(TEXT PROVIDED begins)

| HN Mirror

Y	Hacker News new \| ask \| show \| jobs

by smarx007 1091 days ago

The only thing I like in Neo4j is Cypher – it's powerful and intuitive. I don't use Neo4j because of two reasons:

1) It has no support for subgraph queries. In other words, you can't run a query on a graph and have the query result be a graph too. Instead, you will get a tabular result set. In SPARQL-based systems, you can run a 'CONSTRUCT' query. Very useful if you want to process the results by other parts of the code that also expect a graph (composability). See [1] and [2] if you want to take SPARQL for a spin.

2) It has no support for a standard graph data format. Their blog had some posts about using CSVs but they are a tabular data format, which means that some acrobatics are needed to extract a graph from CSV (actually, two CSVs) and none of this would be standard. Also some attempts to fit a graph peg into a tree-shaped hole (JSON, XML). To my knowledge, RDF is the only widely used standard to actually represent graphs. Unfortunately, there is a lot of confusion around RDF because (a) RDF is actually just a model and there are multiple file formats – I recommend Turtle, and (b) RDF has a semantic web heritage – forget semantic web and just use a graph data format.

(TEXT PROVIDED ends)

**WORK ORDER A**: Set down the part of the Neo4j comment from "The only thing" through "for a spin.", word for word.
The comment and the entries have nothing to do with each other.

(DATA EXTRACTS begins)

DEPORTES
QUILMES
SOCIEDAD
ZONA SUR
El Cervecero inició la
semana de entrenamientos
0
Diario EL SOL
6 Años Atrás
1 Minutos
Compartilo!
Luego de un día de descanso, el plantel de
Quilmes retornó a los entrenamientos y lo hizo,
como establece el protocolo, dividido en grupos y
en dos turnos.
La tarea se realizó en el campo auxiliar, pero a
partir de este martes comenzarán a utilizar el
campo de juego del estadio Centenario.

(DATA EXTRACTS ends)
(DATA EXTRACTS begins)

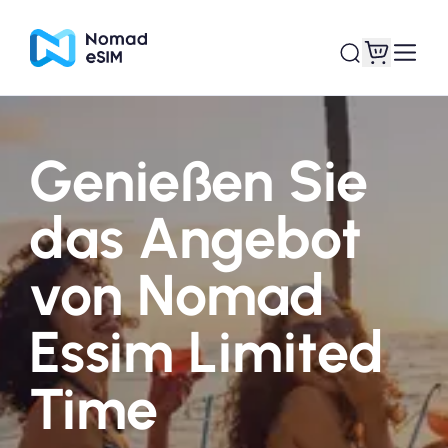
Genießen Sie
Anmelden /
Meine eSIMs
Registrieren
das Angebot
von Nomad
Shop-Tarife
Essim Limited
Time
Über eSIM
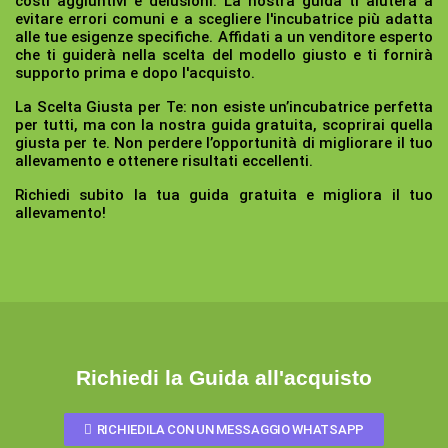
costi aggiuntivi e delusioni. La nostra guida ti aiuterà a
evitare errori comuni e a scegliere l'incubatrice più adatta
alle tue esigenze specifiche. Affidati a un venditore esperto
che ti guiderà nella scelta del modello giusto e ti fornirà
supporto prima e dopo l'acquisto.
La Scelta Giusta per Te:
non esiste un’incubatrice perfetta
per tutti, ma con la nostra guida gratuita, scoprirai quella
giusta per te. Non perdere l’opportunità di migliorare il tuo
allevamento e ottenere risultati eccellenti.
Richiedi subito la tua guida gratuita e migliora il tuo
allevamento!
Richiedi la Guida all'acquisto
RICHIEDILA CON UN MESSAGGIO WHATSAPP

(DATA EXTRACTS ends)

**WORK ORDER B**: Recast the lines of the entries, from the one containing "costi aggiuntivi e" through the one containing "RICHIEDILA CON UN MESSAGGIO WHATSAPP", as a numbered list, with blank lines left out.

**TASK OUTPUT A**:
The only thing I like in Neo4j is Cypher – it's powerful and intuitive. I don't use Neo4j because of two reasons:

1) It has no support for subgraph queries. In other words, you can't run a query on a graph and have the query result be a graph too. Instead, you will get a tabular result set. In SPARQL-based systems, you can run a 'CONSTRUCT' query. Very useful if you want to process the results by other parts of the code that also expect a graph (composability). See [1] and [2] if you want to take SPARQL for a spin.

**TASK OUTPUT B**:
1. costi aggiuntivi e delusioni. La nostra guida ti aiuterà a
2. evitare errori comuni e a scegliere l'incubatrice più adatta
3. alle tue esigenze specifiche. Affidati a un venditore esperto
4. che ti guiderà nella scelta del modello giusto e ti fornirà
5. supporto prima e dopo l'acquisto.
6. La Scelta Giusta per Te:
7. non esiste un’incubatrice perfetta
8. per tutti, ma con la nostra guida gratuita, scoprirai quella
9. giusta per te. Non perdere l’opportunità di migliorare il tuo
10. allevamento e ottenere risultati eccellenti.
11. Richiedi subito la tua guida gratuita e migliora il tuo
12. allevamento!
13. Richiedi la Guida all'acquisto
14. RICHIEDILA CON UN MESSAGGIO WHATSAPP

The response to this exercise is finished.